- [DIRECTIONS FOR THIS TASK]:
Pull every line out of the rows below and reproduce each one verbatim, in its original order.

»»

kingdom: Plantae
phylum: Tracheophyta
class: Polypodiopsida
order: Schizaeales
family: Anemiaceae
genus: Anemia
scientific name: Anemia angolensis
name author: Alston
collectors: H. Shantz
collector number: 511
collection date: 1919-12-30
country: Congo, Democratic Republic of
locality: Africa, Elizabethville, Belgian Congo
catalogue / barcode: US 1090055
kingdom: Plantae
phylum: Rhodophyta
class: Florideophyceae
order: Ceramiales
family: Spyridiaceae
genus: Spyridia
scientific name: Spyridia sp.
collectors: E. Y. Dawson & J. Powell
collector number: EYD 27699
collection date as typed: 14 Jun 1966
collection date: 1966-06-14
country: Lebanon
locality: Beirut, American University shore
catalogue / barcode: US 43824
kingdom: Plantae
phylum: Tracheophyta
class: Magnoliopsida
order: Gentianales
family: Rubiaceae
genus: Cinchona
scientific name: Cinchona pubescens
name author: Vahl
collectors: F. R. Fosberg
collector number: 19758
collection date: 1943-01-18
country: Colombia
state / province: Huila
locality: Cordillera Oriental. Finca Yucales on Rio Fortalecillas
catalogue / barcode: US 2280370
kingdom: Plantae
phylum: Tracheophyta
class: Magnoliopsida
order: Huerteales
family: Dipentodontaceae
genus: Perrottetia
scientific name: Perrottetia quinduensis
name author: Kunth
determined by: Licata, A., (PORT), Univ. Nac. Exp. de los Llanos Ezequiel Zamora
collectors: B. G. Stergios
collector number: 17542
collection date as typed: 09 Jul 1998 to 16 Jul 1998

««

- [FINAL RESULT]:
kingdom: Plantae
phylum: Tracheophyta
class: Polypodiopsida
order: Schizaeales
family: Anemiaceae
genus: Anemia
scientific name: Anemia angolensis
name author: Alston
collectors: H. Shantz
collector number: 511
collection date: 1919-12-30
country: Congo, Democratic Republic of
locality: Africa, Elizabethville, Belgian Congo
catalogue / barcode: US 1090055
kingdom: Plantae
phylum: Rhodophyta
class: Florideophyceae
order: Ceramiales
family: Spyridiaceae
genus: Spyridia
scientific name: Spyridia sp.
collectors: E. Y. Dawson & J. Powell
collector number: EYD 27699
collection date as typed: 14 Jun 1966
collection date: 1966-06-14
country: Lebanon
locality: Beirut, American University shore
catalogue / barcode: US 43824
kingdom: Plantae
phylum: Tracheophyta
class: Magnoliopsida
order: Gentianales
family: Rubiaceae
genus: Cinchona
scientific name: Cinchona pubescens
name author: Vahl
collectors: F. R. Fosberg
collector number: 19758
collection date: 1943-01-18
country: Colombia
state / province: Huila
locality: Cordillera Oriental. Finca Yucales on Rio Fortalecillas
catalogue / barcode: US 2280370
kingdom: Plantae
phylum: Tracheophyta
class: Magnoliopsida
order: Huerteales
family: Dipentodontaceae
genus: Perrottetia
scientific name: Perrottetia quinduensis
name author: Kunth
determined by: Licata, A., (PORT), Univ. Nac. Exp. de los Llanos Ezequiel Zamora
collectors: B. G. Stergios
collector number: 17542
collection date as typed: 09 Jul 1998 to 16 Jul 1998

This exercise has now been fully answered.